Source: Vancouver Sun
Moving into a residential care home is a huge, often traumatic step for seniors and their families. By definition, it comes at a time when people are less able to look after their own interests.
So, family members are often involved in both the decision to move to residential care and ensuring that their parents, aunts or uncles will get the best quality of life possible under difficult circumstances.
When Vancouver Sun reporter Chad Skelton looked into residential care in British Columbia last year, he found an appalling lack of information available about the quality of care provided by publicly-funded facilities. Using B.C.'s Freedom of Information and Protection of Privacy Act, he was finally provided with data that showed cause for concern -- reports of what the government considers high risk institutions that families have a right to know about before deciding whether to place a loved one.
Following the Sun stories, B.C.'s Ombudsman -- now officially the Ombudsperson-- asked British Columbians to contact her with their concerns.
The result, she said in a report released last week, was the largest response to any issue ever raised by her office.
The complaints ranged from lack of information, delays in access to medical help and poor food.
Since the Sun stories and the Ombudsman's investigation began, the government has acted on some of the issues. They have brought in a patient's bill of rights and started posting facility inspection reports on a government website. In her report last week, however, Ombudsperson Kim Carter complained that the government isn't doing enough to address a number of issues she has raised, including setting up a single website where seniors and their families can get the information they need to make informed decisions about care facilities.

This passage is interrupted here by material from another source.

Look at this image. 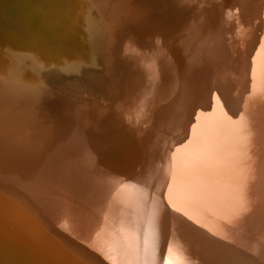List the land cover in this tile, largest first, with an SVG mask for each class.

For the growing number of seniors and their families, the issue here is simple. They should be able to find behind a single doorway both the information and access to services that they need.
The information needs to be couched in language that makes sense to families in a time of great stress, not just to bureaucrats.
What facilities are available in my community? How do I figure out what kind of facilities offer the best home for my loved one? Are there waiting lists? How long? What happens if we turn down a bed that is offered? Who do we talk to about the suitability of a facility? Where are the inspection reports?
Now we have two different ministries involved in residential care and two separate pieces of legislation governing the standards facilities must meet, depending on what category they fit into.
Such bureaucratic divisions may make sense from the government's point of view, but families shouldn't have to hire professional advocates to find their way through a bureaucratic maze on their behalf.